◆ **EXERCISE INSTRUCTIONS**:
Within the entries below, please return exactly the lines from the one with "Filter_2_Value_1=False: 4 -> 5" through the one with "2017-07-18: 3 -> 1", leaving out any pictures.
Top of EXERCISE MATERIAL
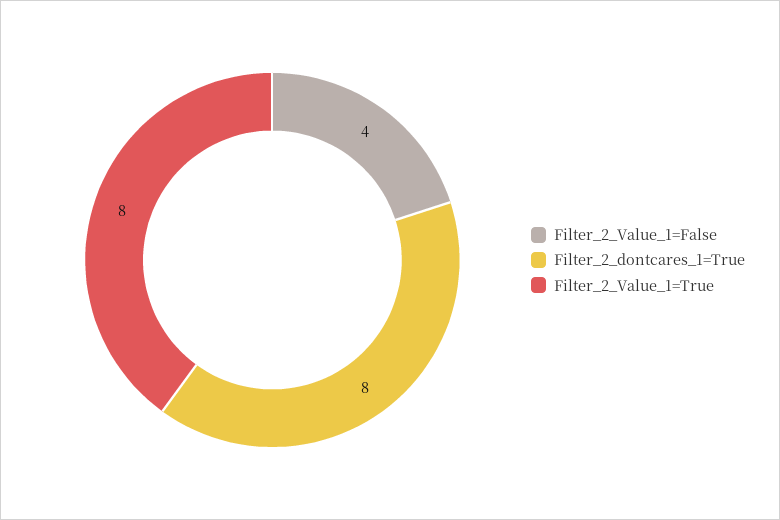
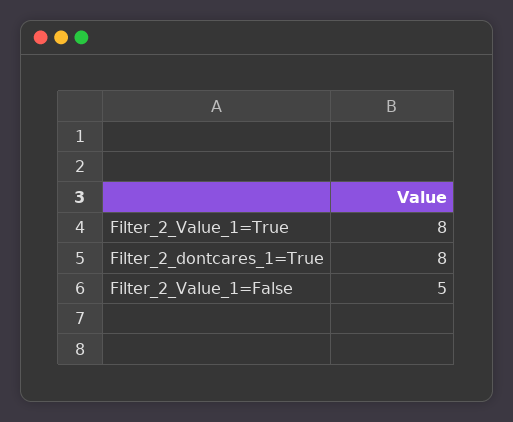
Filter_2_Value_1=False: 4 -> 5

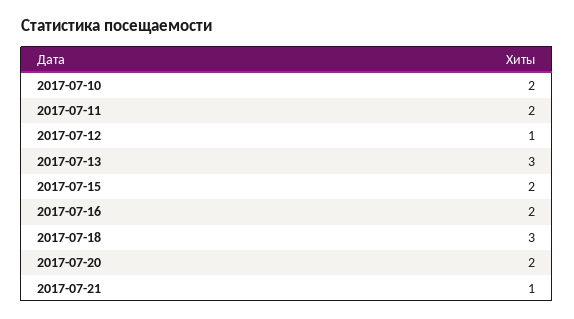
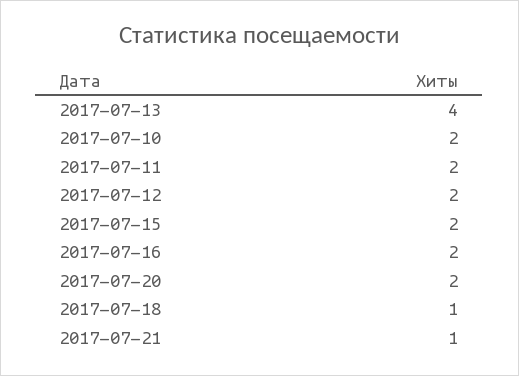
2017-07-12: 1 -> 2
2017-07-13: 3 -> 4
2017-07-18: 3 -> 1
Bottom of EXERCISE MATERIAL
Top of EXERCISE MATERIAL
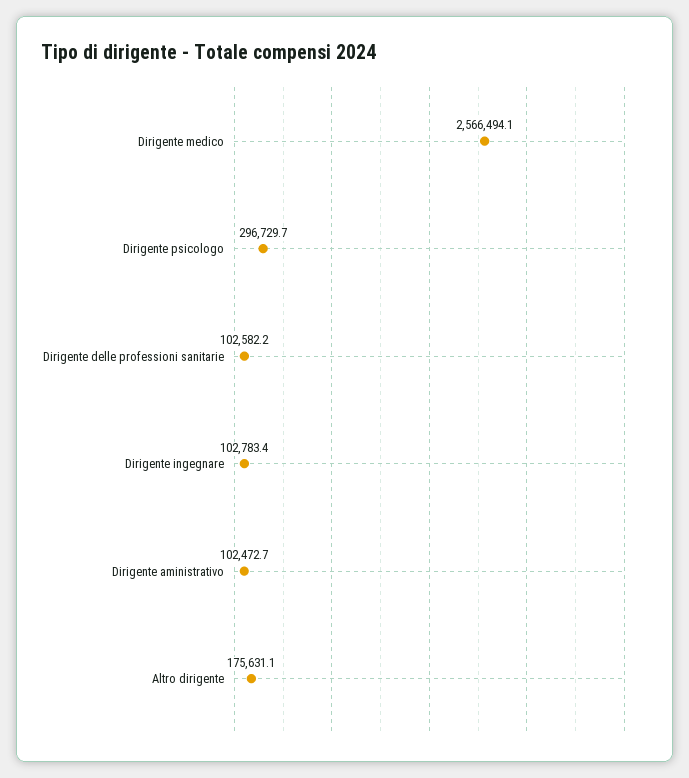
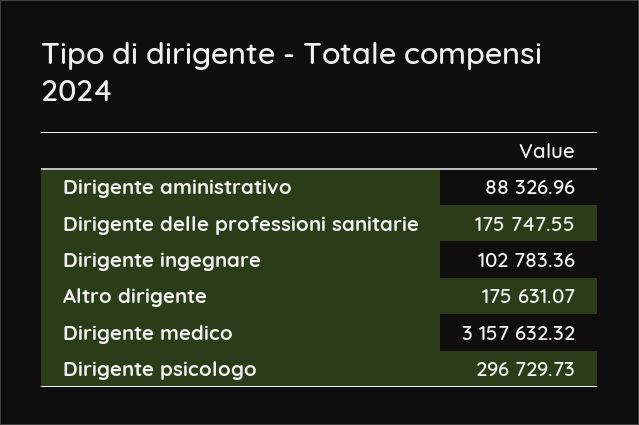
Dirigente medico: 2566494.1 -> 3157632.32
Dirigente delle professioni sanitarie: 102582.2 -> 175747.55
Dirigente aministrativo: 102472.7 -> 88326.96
Bottom of EXERCISE MATERIAL
◆ **TASK RESPONSE**:
Filter_2_Value_1=False: 4 -> 5

2017-07-12: 1 -> 2
2017-07-13: 3 -> 4
2017-07-18: 3 -> 1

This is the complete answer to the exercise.